Your response should contain every line from the data below that holds the string "Point".

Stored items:
★ ★ ★ ★
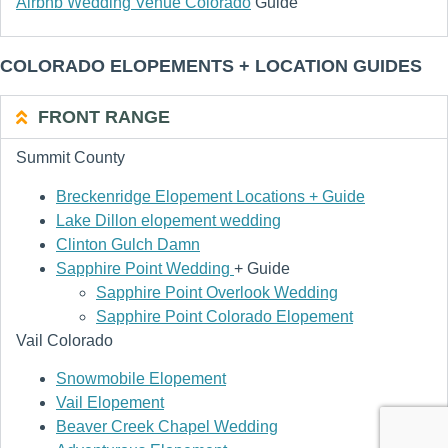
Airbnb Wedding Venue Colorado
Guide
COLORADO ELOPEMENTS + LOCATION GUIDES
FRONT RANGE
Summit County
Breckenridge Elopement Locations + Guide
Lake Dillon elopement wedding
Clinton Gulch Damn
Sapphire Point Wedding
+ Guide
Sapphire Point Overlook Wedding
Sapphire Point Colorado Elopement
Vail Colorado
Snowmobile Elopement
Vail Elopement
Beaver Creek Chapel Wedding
★ ★ ★ ★
● **Task output**:
Sapphire Point Wedding
Sapphire Point Overlook Wedding
Sapphire Point Colorado Elopement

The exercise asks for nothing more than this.